Summary of this article
Ahmedabad consumer commission backs mental illness health insurance claim
National Insurance told to reimburse psychosis hospitalisation expenses
Mental Healthcare Act requires parity with physical illness coverage
Policy exclusions cannot override statutory mental health insurance protections
An Ahmedabad consumer commission has held that health insurers cannot deny hospitalisation claims for mental illness by relying on policy exclusions that conflict with statutory protections and insurance regulations.
The Ahmedabad District Consumer Disputes Redressal Commission (additional) directed National Insurance Company Ltd to reimburse a policyholder for treatment related to psychosis, observing that mental illnesses must receive insurance coverage on the same footing as physical ailments.
The commission also ordered the insurer to pay interest at 7 per cent on the claim amount, along with Rs 4,000 towards mental harassment and litigation costs.
Claim Rejected For Psychosis Treatment
The case involved a Vastrapur resident who had purchased a mediclaim policy with a sum insured of Rs 3 lakh from National Insurance Company.
In October 2022, he spent four days in a private hospital for psychosis treatment. The bill was Rs 44,409, and he later sought reimbursement from the insurer.
The insurer turned down the claim, saying the policy did not cover hospitalisation linked to mental illness.
He then moved the consumer commission, claiming that the insurer had wrongly denied his claim. He argued that the rejection was unjustified, particularly when mental health treatment is legally required to be treated at par with treatment for physical ailments, according to a recent report by The Times of India.
The insurer defended its decision on the grounds that the exclusion was part of the policy terms and conditions. It maintained that the treatment did not qualify for reimbursement under the cover purchased by the policyholder.
Mental Illness Cannot Be Treated Differently
The commission did not accept the insurer’s position. It referred to the Mental Healthcare Act, 2017, which requires every insurer to make provision for medical insurance for treatment of mental illness on the same basis as treatment for physical illness.
It also took note of the insurance regulator’s directions issued in August 2018. These directions required insurers to provide coverage for mental illness treatment in line with the provisions of the Mental Healthcare Act.
The commission observed that the insurer had failed to provide a convincing explanation for why the statutory provision and regulatory directions should not apply in the matter.
The commission said the insurer could not reject the claim using a policy clause that went against the law and insurance rules. It is termed the rejection as arbitrary and invalid.
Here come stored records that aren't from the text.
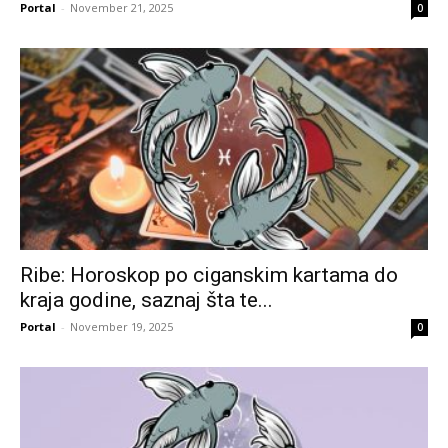
Portal
-
November 21, 2025
0
Ribe: Horoskop po ciganskim kartama do
kraja godine, saznaj šta te...
Portal
-
November 19, 2025
0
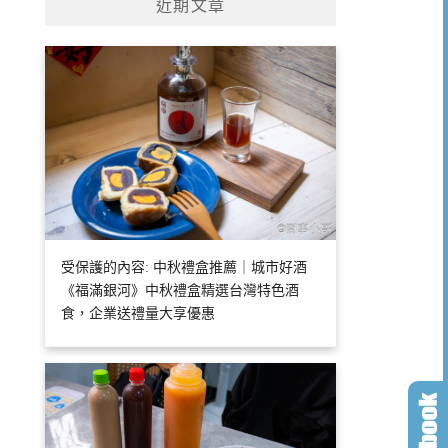
近期文章
受保護的內容: 中秋禮盒推薦｜城市好酒
《福滿銀河》中秋禮盒精選台灣特色酒
食，企業送禮量大享優惠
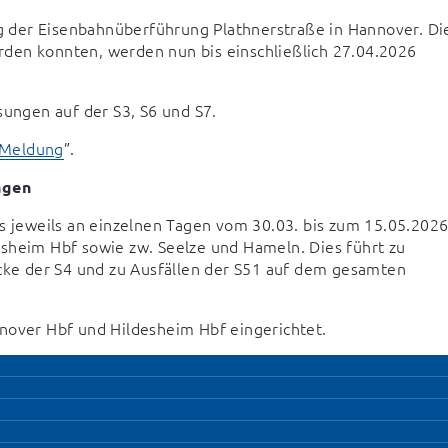
 der Eisenbahnüberführung Plathnerstraße in Hannover. Die
den konnten, werden nun bis einschließlich 27.04.2026 
ungen auf der S3, S6 und S7.
 Meldung
”.
ngen
jeweils an einzelnen Tagen vom 30.03. bis zum 15.05.2026
sheim Hbf sowie zw. Seelze und Hameln. Dies führt zu 
ecke der S4 und zu Ausfällen der S51 auf dem gesamten 
nnover Hbf und Hildesheim Hbf eingerichtet.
The ruling may help policyholders whose mental health treatment claims are rejected under standard health plans. Insurers may impose policy conditions, but they cannot refuse a claim only because the treatment was for a mental illness.
Treatment for mental health issues may include hospital care, medicines, counselling, and regular consultations with specialists. The costs can add up quickly, particularly where inpatient care becomes necessary. Policyholders should therefore read the wording of their health insurance policy carefully and check whether mental health treatment, psychiatric hospitalisation, and related expenses are specifically covered.
Those whose claims are rejected should ask the insurer for a written reason for repudiation and examine whether the denial is consistent with the Mental Healthcare Act and insurance regulations. Where necessary, they may use the insurer’s grievance mechanism and subsequently approach the Insurance Ombudsman or consumer commission.
The Ahmedabad order underlines that health insurance cannot distinguish between the mind and the body when the law requires equal treatment for both.